SMB Acquisition Hub

Case Study: QoEs Analysis for a DC-based Custom Glass & Screen Solutions Provider

Written by Patrick OConnell | (July / 2025)

Background

In early 2025, O’Connell Advisory Group was engaged by a private equity client to perform a Quality of Earnings (QoE) analysis on a leading regional provider of custom glass and screen solutions based in Washington, DC. Our mandate was to deliver an objective assessment of the Target’s historical earnings, normalized profitability, and net working capital profile to support the buyer’s due diligence and acquisition decision.

Challenges

  • Customer Profile: The Target’s customer profile was not readily available with the seller. We extracted this critical information from their point-of-sale software and reconciled it to the reported financial statements, providing an accurate picture of customer profile and repeat business trends.
  • Cost Structure Analysis: The hybrid expense recording—cash basis for most expenses and year-end material adjustments—complicated accurate cost and margin analysis.
  • Working Capital: Seasonal fluctuations and material procurement timing required careful evaluation to ensure sustainable cash flow management.
  • Non-Recurring Items: Small, one-time professional fees needed to be adjusted to accurately reflect normalized earnings.
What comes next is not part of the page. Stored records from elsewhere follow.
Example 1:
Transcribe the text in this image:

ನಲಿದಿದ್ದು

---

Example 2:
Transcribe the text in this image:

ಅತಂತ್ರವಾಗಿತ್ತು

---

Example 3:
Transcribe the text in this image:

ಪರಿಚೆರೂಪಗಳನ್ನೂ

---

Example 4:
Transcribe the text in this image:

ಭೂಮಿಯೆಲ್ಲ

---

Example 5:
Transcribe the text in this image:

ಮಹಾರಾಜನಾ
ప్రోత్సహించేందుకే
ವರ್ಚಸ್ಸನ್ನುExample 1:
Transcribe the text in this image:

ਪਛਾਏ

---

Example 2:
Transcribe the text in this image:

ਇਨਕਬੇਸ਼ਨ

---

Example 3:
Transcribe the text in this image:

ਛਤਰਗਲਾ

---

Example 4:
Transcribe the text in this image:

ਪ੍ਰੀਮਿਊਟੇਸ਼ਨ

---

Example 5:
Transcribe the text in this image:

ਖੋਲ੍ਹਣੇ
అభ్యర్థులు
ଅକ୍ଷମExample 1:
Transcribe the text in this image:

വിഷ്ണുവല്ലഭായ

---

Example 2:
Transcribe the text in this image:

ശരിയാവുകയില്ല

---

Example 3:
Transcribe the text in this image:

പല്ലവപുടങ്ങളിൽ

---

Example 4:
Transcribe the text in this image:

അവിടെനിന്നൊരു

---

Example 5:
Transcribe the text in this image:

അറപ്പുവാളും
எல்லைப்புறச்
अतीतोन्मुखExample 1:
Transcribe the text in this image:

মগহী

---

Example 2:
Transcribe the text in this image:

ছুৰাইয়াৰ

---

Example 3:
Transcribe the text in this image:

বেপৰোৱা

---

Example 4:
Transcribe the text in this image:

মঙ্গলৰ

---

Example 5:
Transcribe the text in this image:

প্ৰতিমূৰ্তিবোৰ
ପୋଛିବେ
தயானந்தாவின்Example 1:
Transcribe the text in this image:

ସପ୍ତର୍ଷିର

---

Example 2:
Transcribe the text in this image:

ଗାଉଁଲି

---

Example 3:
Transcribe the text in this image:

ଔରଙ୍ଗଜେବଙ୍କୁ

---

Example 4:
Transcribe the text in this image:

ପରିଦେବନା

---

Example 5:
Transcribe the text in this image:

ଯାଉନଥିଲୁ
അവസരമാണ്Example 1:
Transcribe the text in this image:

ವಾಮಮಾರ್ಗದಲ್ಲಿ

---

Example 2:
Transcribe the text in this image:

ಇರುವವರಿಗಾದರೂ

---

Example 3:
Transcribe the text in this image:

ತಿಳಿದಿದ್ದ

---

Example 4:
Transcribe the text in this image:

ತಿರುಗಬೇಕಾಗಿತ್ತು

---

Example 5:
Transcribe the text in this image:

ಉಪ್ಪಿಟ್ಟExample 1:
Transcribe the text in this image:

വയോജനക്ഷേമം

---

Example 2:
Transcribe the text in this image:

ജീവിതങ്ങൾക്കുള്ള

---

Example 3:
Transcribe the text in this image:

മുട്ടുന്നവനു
Solutions and Value Delivered

1. Revenue Analysis

  • Customer Profiling: Addressed the buyer’s key concern by developing a detailed customer profile, revealing that two-thirds of sales were cash (retail) transactions and only one-third came from B2B customers. This insight helped the buyer evaluate customer dependency and recurring revenue stability.

  • Seasonality Insights: Explained inherent seasonality in the home repair industry—peaks in warmer months and slowdowns in colder months—helping the buyer anticipate cyclical cash flow variations.

  • Revenue Concentration: Highlighted that glass repairs and replacement accounted for approximately 60% of total revenue, with the remainder from screens, storefronts, and new windows/doors—essential for understanding revenue stability and concentration risks.

2. Cost Structure and Profitability Analysis

  • Detailed Breakdown: Delivered a comprehensive analysis of direct and indirect costs, highlighting challenges from the mix of cash- and accrual-based recording.

  • Profitability Assessment: Identified that direct labor costs were rising faster than revenue, putting pressure on gross margins.

  • Cost Adjustments: Adjusted for non-recurring items and recommended better tracking of material costs by segment to improve margin visibility and profitability monitoring.

3. AR and AP Trends

  • Seasonal Patterns: Conducted an in-depth review of accounts receivable (AR) and accounts payable (AP) cycles, highlighting how seasonal revenue impacts working capital needs.

  • Operational Opportunities: Identified ways to optimize procurement and inventory timing to enhance cash flow management during peak and slow seasons.

4. Proof of Cash

  • Proof of revenue and expenses: Reconciled revenue and expenses with bank statements, providing the buyer with critical proof of cash flows and additional assurance about the reliability of reported financial data.

5. Normalized Earnings

  • Adjusted Earnings: Excluded small one-time professional fees to deliver a clear, normalized view of ongoing profitability.

  • Risk Mitigation: Highlighted potential future risks—such as related-party rent escalations and rising labor costs—enabling proactive decision-making by the buyer.

Results and Value Delivered

  • Customer & Revenue Insights: Empowered the buyer with a thorough understanding of customer profiles, revenue streams, and revenue concentration.

  • Cost & Profitability Clarity: Delivered a clear picture of the true cost structure, profitability drivers, and rising labor costs.

  • Seasonal Working Capital Analysis: Provided a reliable assessment of AR and AP cycles, giving the buyer confidence in managing seasonal cash flow challenges.

  • Proof of Cash Flows: Strengthened the buyer’s confidence in the accuracy of reported numbers for an unaudited business.

  • Normalized Earnings: Ensured a transparent view of sustainable earnings, adjusted for non-recurring items, and highlighted future financial risks for better decision-making.

Conclusion

The Quality of Earnings Analysis conducted by O’Connell Advisory Group provided the buyer with critical insights into the financial health and operational dynamics of the Target. By delivering a clear understanding of customer profiles, revenue streams, cost structure, and AR/AP trends, the analysis empowered the buyer to make an informed and confident acquisition decision. Key adjustments for non-recurring items and normalized earnings, along with thorough proof of cash, ensured the accuracy and sustainability of the Target’s earnings profile, giving the buyer a strong foundation for post-acquisition planning.